Quadrantes por Francisco Fernandes - Rainha Santa Isabel e o Milagre das Rosas. Milagre seu ou herança familiar?

Eixos de Opinião de maio de 2018

Título: Rainha Santa Isabel e o Milagre das Rosas. Milagre seu ou herança familiar?

Agora que o mês de maio caminha para o seu fim, um mês que em Portugal está associado ao culto mariano de Fátima, resolvemos relembrar um dos episódios mais conhecidos da nossa história, protagonizado pela rainha Santa Isabel.

D. Isabel, nascida em 1270, era filha do rei D. Pedro III de Aragão. O seu casamento com o nosso rei D. Dinis foi acordado em 1281, tendo Isabel pouco mais de 10 anos de idade, tendo o casamento sido celebrado em 1288.

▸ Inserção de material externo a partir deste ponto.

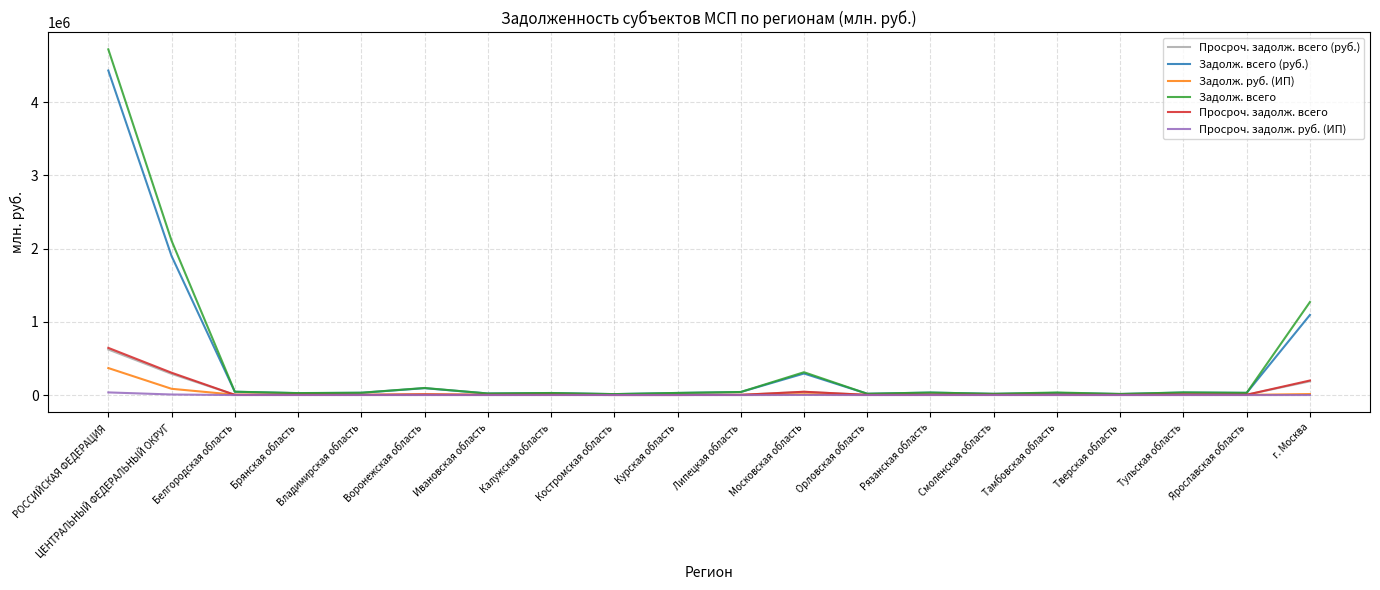

What is the greatest value displayed?

4720601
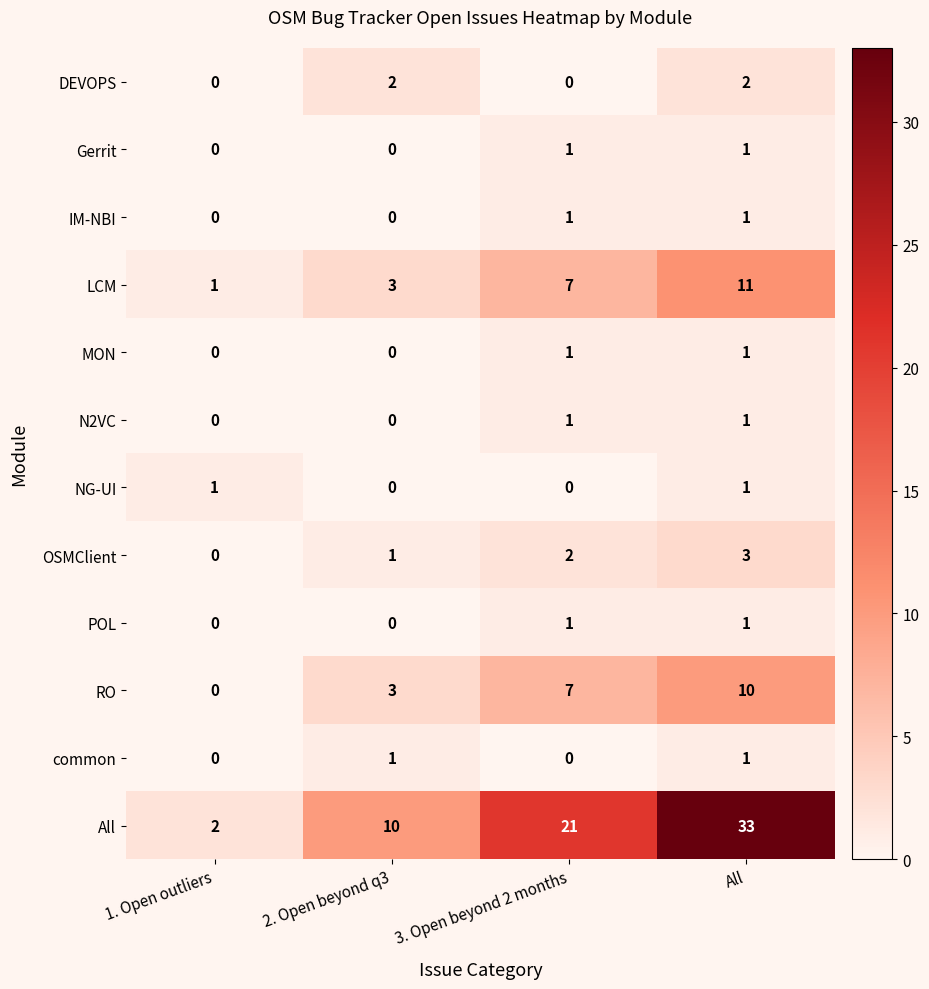

How many values in the NG-UI series are below 1?

2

D. Isabel tinha 17 anos e D. Dinis 26, num casamento celebrado em Barcelona por procuração, tendo depois a agora rainha deslocado-se até Trancoso, onde o rei a aguardava, para realizarem a boda real.

D. Isabel desempenhou um papel bastante ativo na política portuguesa, tendo tido intervenções decisivas em vários acontecimentos como conciliadora, evitando guerras, conflitos, como aqueles que opuseram o rei D. Dinis e o príncipe herdeiro, futuro D. Afonso IV, numa guerra civil que vitimava bastantes pessoas no país, ou então como mediadora no Tratado de Alcanizes, assinado em 1297 entre D. Dinis e D. Sancho IV de Castela, tratado que garantiu a paz e fixou as fronteiras entre os dois países, transformando Portugal no país europeu com as fronteiras mais antigas.

Além deste papel político ativo, a rainha D. Isabel ficou também conhecida pela sua extrema bondade e dedicação às obras de caridade, ganhando fama de santa ainda em vida.

Foi ela que doou farinha para combater a grande fome que se sentia em Coimbra em 1293, frequentemente distribuía esmolas pelos pobres, pagava dotes de raparigas sem dinheiro e pagava mesmo a educação de fidalgos pobres, sendo ela fundadora de vários hospitais como Coimbra, Santarém e Leiria e patrocinadora de inúmeras obras religiosas.

Após a morte de D. Dinis, ingressou na ordem feminina de freiras clarissas, recolhendo-se no convento de Santa Clara de Coimbra, tendo após a sua morte em 1336, sido canonizada em 1625 pelo papa Urbano VIII.

O seu milagre mais conhecido é o denominado “milagre das rosas”, segundo o qual conta a lenda de que o rei irritado com a rainha por andar a distribuir dinheiro pelos pobres, proibiu-a de dar mais esmolas. Apesar desta proibição, a rainha continuava a ajudar os mais carenciados, levando às escondidas pão ou dinheiro no seu manto. Até que um dia, o rei confronta a rainha e pergunta-lhe o que leva no manto e ela responde-lhe “são rosas, senhor!”. O rei desconfiado pois estava-se no mês de janeiro, pede à rainha que abra o manto e do seu regaço caem as rosas mais belas que alguma vez havia visto. Mas terá esta lenda alguma veracidade?

A primeira referência a este episódio é uma pintura realizado num retábulo do século XIV, conservado no Museu Nacional de Arte da Catalunha. Foi passado para o papel por Frei Marcos de Lisboa, na Crónica dos Frades Menores, em 1562, atribuindo este e outros milagres à rainha.

Contudo, este milagre da nossa rainha não é original na Europa de final da Idade Média. Ele é semelhante a um atribuído à sua tia-avó Santa Isabel da Hungria, que anos antes da nossa Santa Isabel, já havia realizado um milagre de rosas em tudo semelhante.

Aliás, a família de D. Isabel que reinou em Portugal é mesmo uma família abençoada, pois além de ser sobrinha-neta de Santa Isabel da Hungria, foi tia das santas Cunegundes e Margarida da Hungria, prima de Santa Inês de Praga e a sua tia-avó já era sobrinha de Santa Edviges.

Fora do círculo familiar de D. Isabel, existem também outras santas que realizaram milagres idênticos, como a castelhana Santa Cacilda e a italiana Santa Zita, cujas vidas são anteriores à da nossa rainha santa, e também elas transformaram oferendas aos pobres em rosas.

Este factos em nada alteram a vida devota e a bondade da nossa rainha santa, bem como a sua devoção religiosa, vida que foi depois recompensada com a sua beatificação e canonização.

O que nos fica da lenda é uma prática bastante comum nesta europa medieval, marcada por uma forte religiosidade, com lendas orais que atravessavam todo o continente, tal como a lenda do galo de Barcelos. 

Mas essa fica para uma próxima oportunidade.